Supplied entries
+++

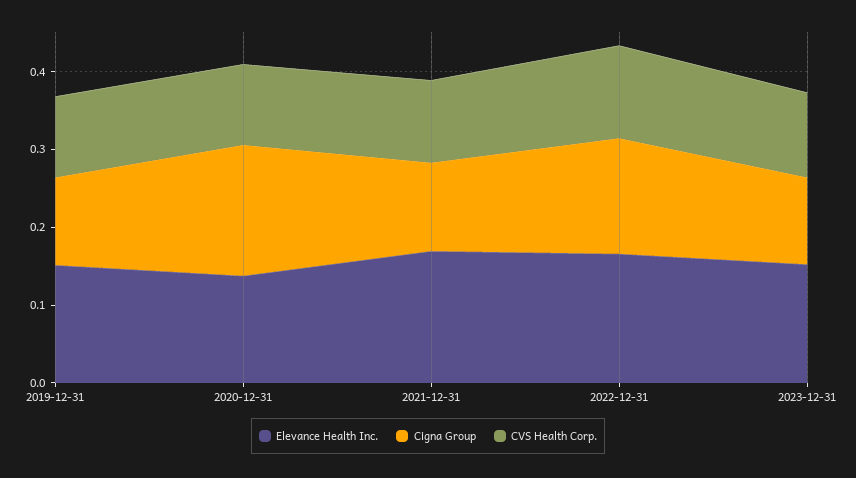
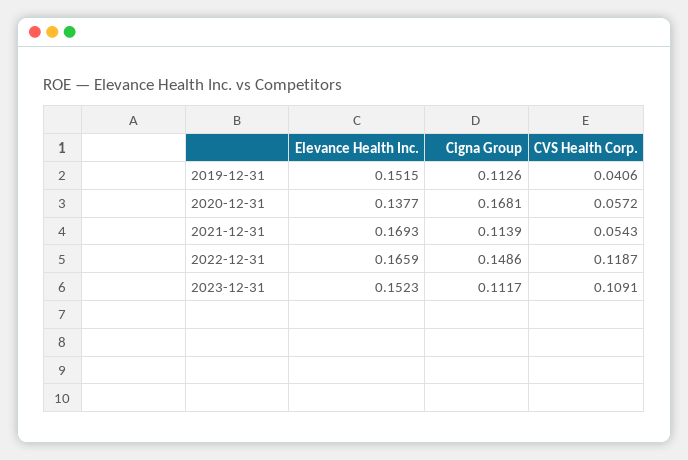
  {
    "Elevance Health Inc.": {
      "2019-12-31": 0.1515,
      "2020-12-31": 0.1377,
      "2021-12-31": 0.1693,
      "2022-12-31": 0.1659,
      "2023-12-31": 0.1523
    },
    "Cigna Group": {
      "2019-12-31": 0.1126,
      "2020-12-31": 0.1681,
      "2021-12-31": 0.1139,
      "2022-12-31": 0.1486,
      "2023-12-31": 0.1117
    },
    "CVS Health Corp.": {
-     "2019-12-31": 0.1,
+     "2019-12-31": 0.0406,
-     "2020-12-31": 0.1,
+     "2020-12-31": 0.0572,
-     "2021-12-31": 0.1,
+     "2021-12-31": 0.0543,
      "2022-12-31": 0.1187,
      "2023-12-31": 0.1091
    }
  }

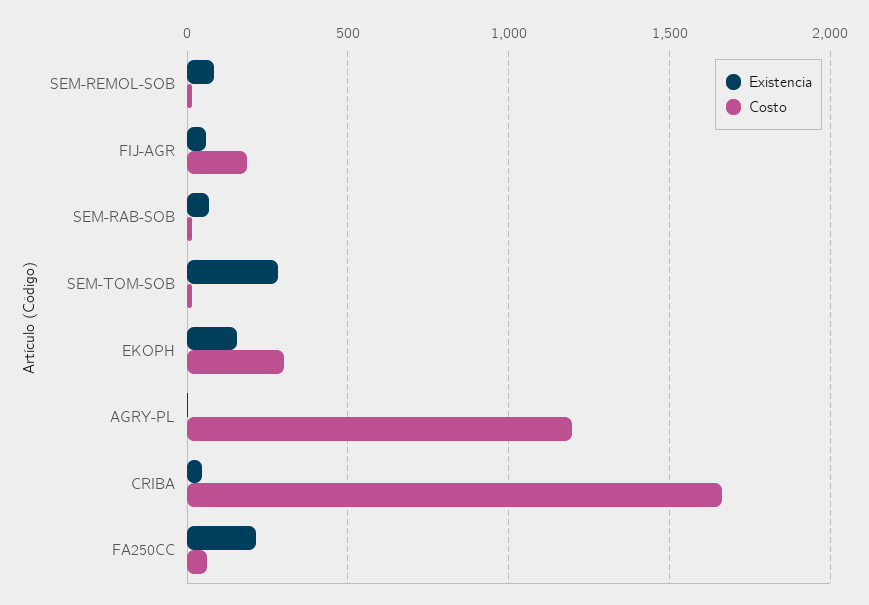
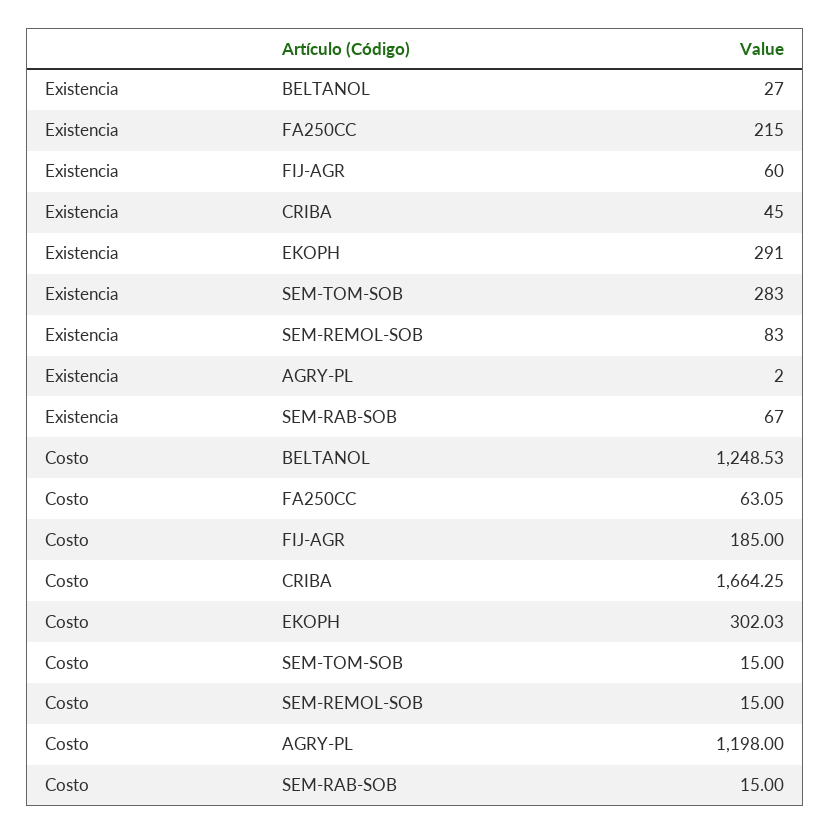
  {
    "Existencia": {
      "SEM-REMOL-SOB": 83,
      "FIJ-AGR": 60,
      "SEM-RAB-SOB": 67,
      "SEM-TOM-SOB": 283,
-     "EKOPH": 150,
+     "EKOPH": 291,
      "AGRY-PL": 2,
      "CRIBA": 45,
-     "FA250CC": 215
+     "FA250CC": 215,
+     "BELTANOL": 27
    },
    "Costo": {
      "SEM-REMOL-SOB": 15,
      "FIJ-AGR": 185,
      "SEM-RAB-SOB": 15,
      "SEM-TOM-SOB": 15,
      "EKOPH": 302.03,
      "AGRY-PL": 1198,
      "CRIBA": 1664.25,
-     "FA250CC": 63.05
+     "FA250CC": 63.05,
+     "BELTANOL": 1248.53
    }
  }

+++

About this exercise
Your answer should be a precise transcript of the entries, minus the pictures.

Solution
  {
    "Elevance Health Inc.": {
      "2019-12-31": 0.1515,
      "2020-12-31": 0.1377,
      "2021-12-31": 0.1693,
      "2022-12-31": 0.1659,
      "2023-12-31": 0.1523
    },
    "Cigna Group": {
      "2019-12-31": 0.1126,
      "2020-12-31": 0.1681,
      "2021-12-31": 0.1139,
      "2022-12-31": 0.1486,
      "2023-12-31": 0.1117
    },
    "CVS Health Corp.": {
-     "2019-12-31": 0.1,
+     "2019-12-31": 0.0406,
-     "2020-12-31": 0.1,
+     "2020-12-31": 0.0572,
-     "2021-12-31": 0.1,
+     "2021-12-31": 0.0543,
      "2022-12-31": 0.1187,
      "2023-12-31": 0.1091
    }
  }

  {
    "Existencia": {
      "SEM-REMOL-SOB": 83,
      "FIJ-AGR": 60,
      "SEM-RAB-SOB": 67,
      "SEM-TOM-SOB": 283,
-     "EKOPH": 150,
+     "EKOPH": 291,
      "AGRY-PL": 2,
      "CRIBA": 45,
-     "FA250CC": 215
+     "FA250CC": 215,
+     "BELTANOL": 27
    },
    "Costo": {
      "SEM-REMOL-SOB": 15,
      "FIJ-AGR": 185,
      "SEM-RAB-SOB": 15,
      "SEM-TOM-SOB": 15,
      "EKOPH": 302.03,
      "AGRY-PL": 1198,
      "CRIBA": 1664.25,
-     "FA250CC": 63.05
+     "FA250CC": 63.05,
+     "BELTANOL": 1248.53
    }
  }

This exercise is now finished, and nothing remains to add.